Bondy believes that legal efforts like Lomega’s, combined with lobbying efforts, are the most likely route to change.
“That’s the kind of change that has to happen now,” he says. “But at the time it didn’t seem like that was on the table. It was more like, ‘This is an issue. Someone please realize this is an issue.'”
But Lomega emphasizes the continued need for local activism, including blood drive bans.
“Campuses that have banned blood drives have raised the attention of officials of Canadian Blood Services and Héma Québec,” he says. “When you already have a declining donor pool, where the percentage of the population who is donating is most likely the lowest it has ever been, these blood organizations have been focussing on universities.
“When they’ve been cut off from having access to these potential lifetime donors, they’re loosing their future donor pool.”
This may be a frightening prospect for those concerned with maintaining a reliable supply of blood — and that should be everyone. But it also underscores the need to quickly solve the controversy surrounding donations from gay men.

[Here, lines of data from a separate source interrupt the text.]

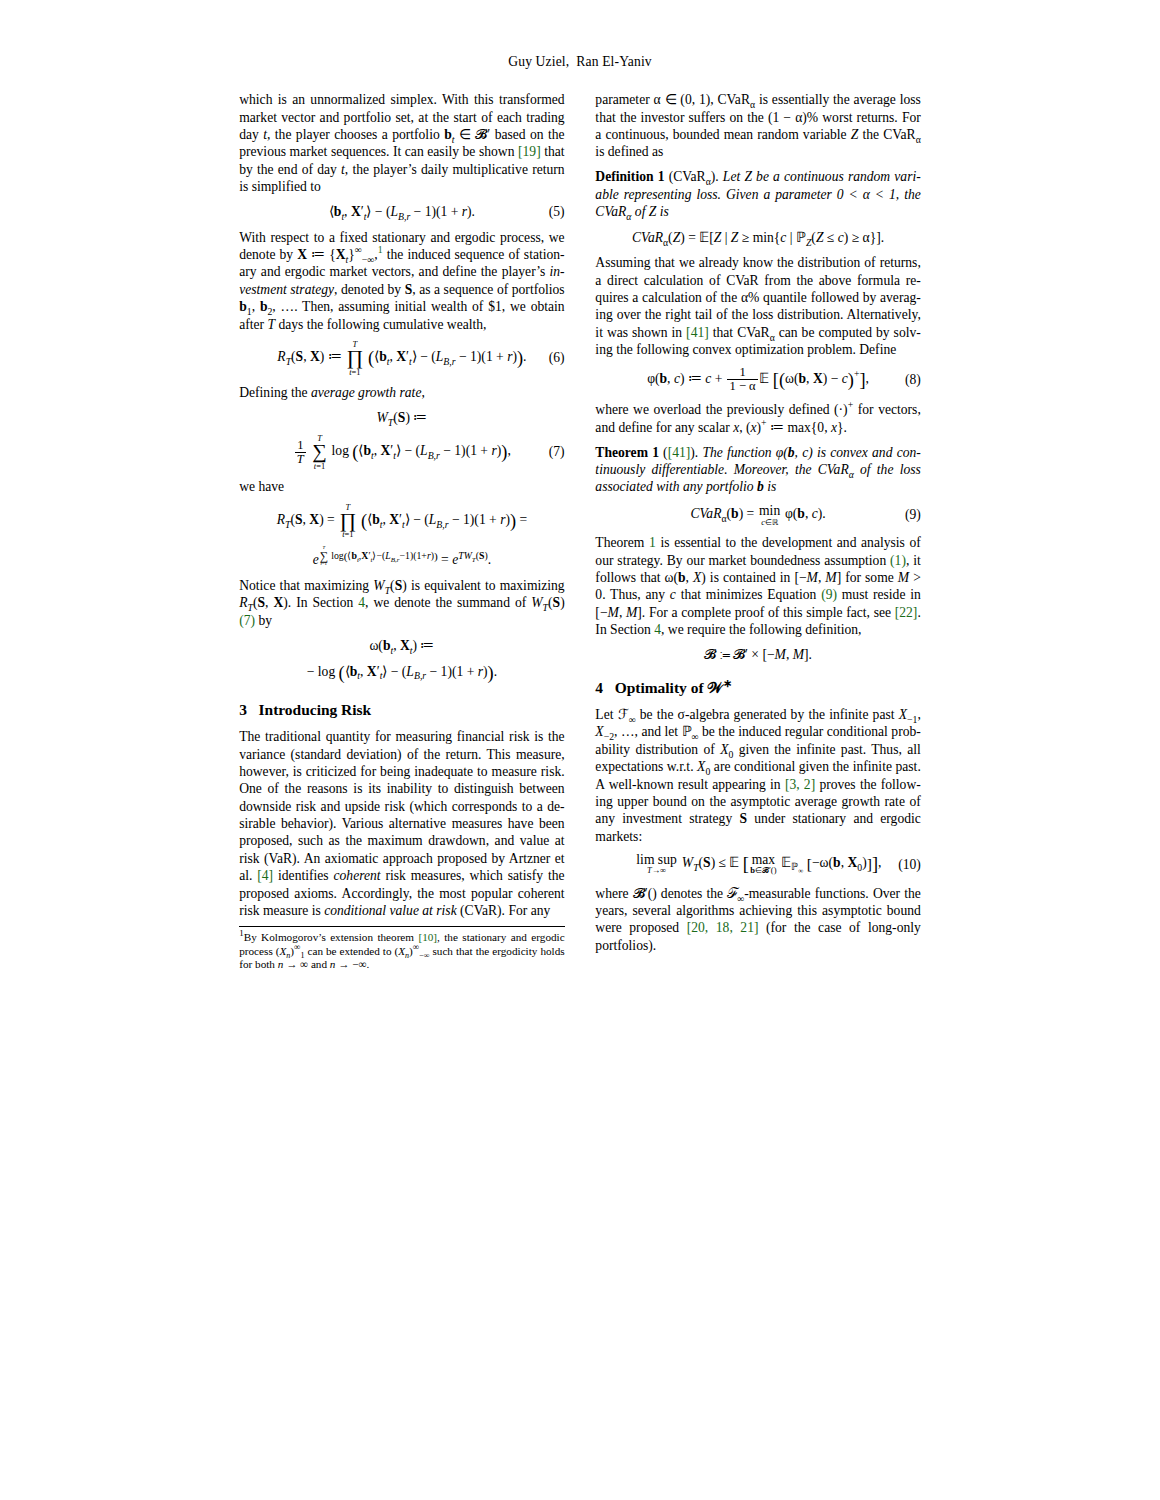Guy Uziel, Ran El-Yaniv
which is an unnormalized simplex. With this transformed market vector and portfolio set, at the start of each trading day t, the player chooses a portfolio bt ∈ 𝓑′ based on the previous market sequences. It can easily be shown [19] that by the end of day t, the player’s daily multiplicative return is simplified to
⟨bt, X′t⟩ − (LB,r − 1)(1 + r). (5)
With respect to a fixed stationary and ergodic process, we denote by X ≔ {Xt}∞−∞,1 the induced sequence of stationary and ergodic market vectors, and define the player’s investment strategy, denoted by S, as a sequence of portfolios b1, b2, …. Then, assuming initial wealth of $1, we obtain after T days the following cumulative wealth,
RT(S, X) ≔ T∏t=1 (⟨bt, X′t⟩ − (LB,r − 1)(1 + r)). (6)
Defining the average growth rate,
WT(S) ≔
1 T T∑t=1 log (⟨bt, X′t⟩ − (LB,r − 1)(1 + r)), (7)
we have
RT(S, X) = T∏t=1 (⟨bt, X′t⟩ − (LB,r − 1)(1 + r)) =
eT∑t=1 log(⟨bt,X′t⟩−(LB,r−1)(1+r)) = eTWT(S).
Notice that maximizing WT(S) is equivalent to maximizing RT(S, X). In Section 4, we denote the summand of WT(S) (7) by
ω(bt, Xt) ≔
− log (⟨bt, X′t⟩ − (LB,r − 1)(1 + r)).
3 Introducing Risk
The traditional quantity for measuring financial risk is the variance (standard deviation) of the return. This measure, however, is criticized for being inadequate to measure risk. One of the reasons is its inability to distinguish between downside risk and upside risk (which corresponds to a desirable behavior). Various alternative measures have been proposed, such as the maximum drawdown, and value at risk (VaR). An axiomatic approach proposed by Artzner et al. [4] identifies coherent risk measures, which satisfy the proposed axioms. Accordingly, the most popular coherent risk measure is conditional value at risk (CVaR). For any
1By Kolmogorov’s extension theorem [10], the stationary and ergodic process (Xn)∞1 can be extended to (Xn)∞−∞ such that the ergodicity holds for both n → ∞ and n → −∞.
parameter α ∈ (0, 1), CVaRα is essentially the average loss that the investor suffers on the (1 − α)% worst returns. For a continuous, bounded mean random variable Z the CVaRα is defined as
Definition 1 (CVaRα). Let Z be a continuous random variable representing loss. Given a parameter 0 < α < 1, the CVaRα of Z is
CVaRα(Z) = 𝔼[Z | Z ≥ min{c | ℙZ(Z ≤ c) ≥ α}].
Assuming that we already know the distribution of returns, a direct calculation of CVaR from the above formula requires a calculation of the α% quantile followed by averaging over the right tail of the loss distribution. Alternatively, it was shown in [41] that CVaRα can be computed by solving the following convex optimization problem. Define
φ(b, c) ≔ c + 11 − α 𝔼 [(ω(b, X) − c)+], (8)
where we overload the previously defined (·)+ for vectors, and define for any scalar x, (x)+ ≔ max{0, x}.
Theorem 1 ([41]). The function φ(b, c) is convex and continuously differentiable. Moreover, the CVaRα of the loss associated with any portfolio b is
CVaRα(b) = min c∈ℝ φ(b, c). (9)
Theorem 1 is essential to the development and analysis of our strategy. By our market boundedness assumption (1), it follows that ω(b, X) is contained in [−M, M] for some M > 0. Thus, any c that minimizes Equation (9) must reside in [−M, M]. For a complete proof of this simple fact, see [22]. In Section 4, we require the following definition,
𝓑 ≔ 𝓑′ × [−M, M].
4 Optimality of 𝒲∗
Let ℱ∞ be the σ-algebra generated by the infinite past X−1, X−2, …, and let ℙ∞ be the induced regular conditional probability distribution of X0 given the infinite past. Thus, all expectations w.r.t. X0 are conditional given the infinite past. A well-known result appearing in [3, 2] proves the following upper bound on the asymptotic average growth rate of any investment strategy S under stationary and ergodic markets:
lim sup T→∞ WT(S) ≤ 𝔼 [max b∈𝓑′() 𝔼ℙ∞ [−ω(b, X0)]], (10)
where 𝓑′() denotes the ℱ∞-measurable functions. Over the years, several algorithms achieving this asymptotic bound were proposed [20, 18, 21] (for the case of long-only portfolios).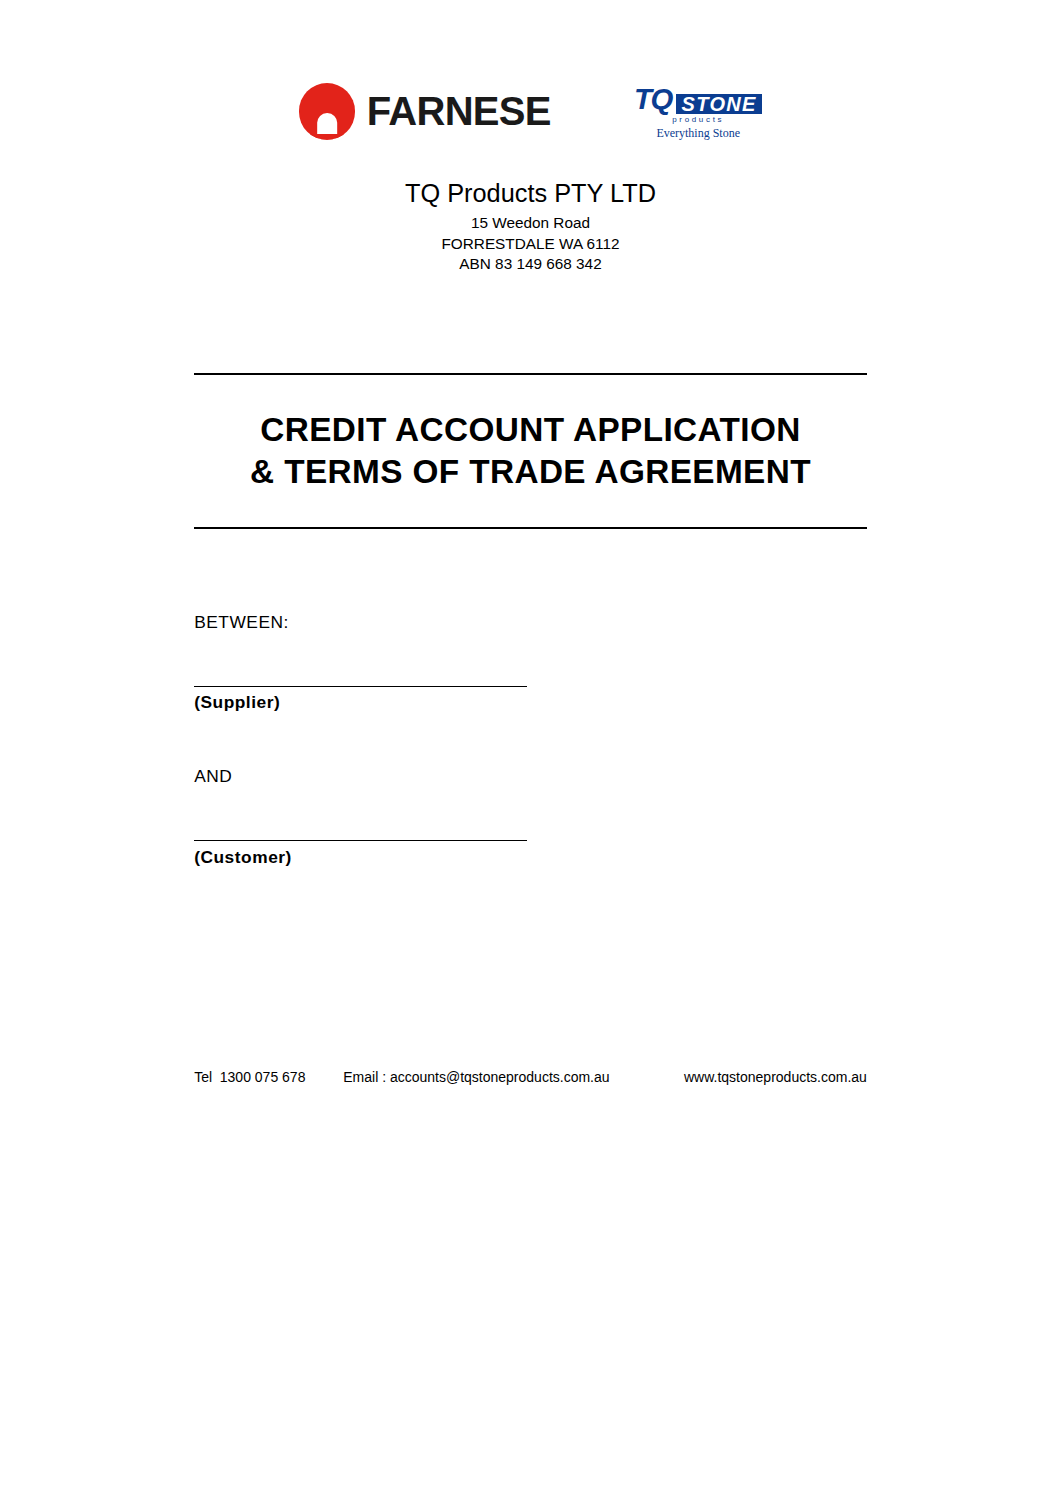FARNESE
TQ STONE
products
Everything Stone
TQ Products PTY LTD
15 Weedon Road
FORRESTDALE WA 6112
ABN 83 149 668 342
CREDIT ACCOUNT APPLICATION
& TERMS OF TRADE AGREEMENT
BETWEEN:
(Supplier)
AND
(Customer)
Tel 1300 075 678 Email : accounts@tqstoneproducts.com.au www.tqstoneproducts.com.au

If the issue alienates too many young people, the supply of donors as a whole could be threatened — an outcome no one favours.
But what is the most likely solution? Lomega would like to see like risks treated alike, meaning that gay men would be treated the same as other groups at risk for HIV who now are deferred from donating for six months to a year. Of course, even if Lomega is successful, it might mean that gay men would have to be sexually abstinent for a year before giving blood. Still, he says, it would be an improvement.
“The reason why I find [the policy] such an affront to my dignity and to the dignity of all gay men is that there’s no justification for a lifetime deferral compared to the one year deferral. If you bring it in line with the one year deferral, well, the policy may be irrational but it will be irrational towards everyone.”
One report, prepared for Canadian Blood Services by the McLaughlin Centre for Population Health Risk Assessment at the University of Ottawa, cleared the way for a five-year deferral for gay men. Although the report said that there is no clear evidence that a five-year exclusion period for men who have sex with men would result in an increased risk of tainted blood, CBS rejected the idea this past summer. But even if they had assented, questions certainly would have been raised concerning the number of donors that would have become eligible. Five years of chastity seems a hefty price to pay for the privilege of donating a pint of blood.
The ban at McGill turned heads in quarters where decisions are made, but student activism alone has yet to convince anyone in power to change the way things are done. To some extent, says Bondy, that’s not an altogether bad thing.
“Groups who are concerned with public health shouldn’t be political, they should be blind to that sort of thing in some sense.”
Still, even organizations with good intentions can become locked in inertia when it comes to policy, perpetuating hurtful discrimination. Activism of the kind that played out at McGill, buoyed by high-level lobbying and court challenges, is poised to break that lock and force a serious re-evaluation of the way blood donors are screened. There are hopeful signs that this is beginning to happen, but until blood collection agencies regain the trust of young people discontent with the status quo, blood drives will continue to be a sore spot on Canada’s campuses.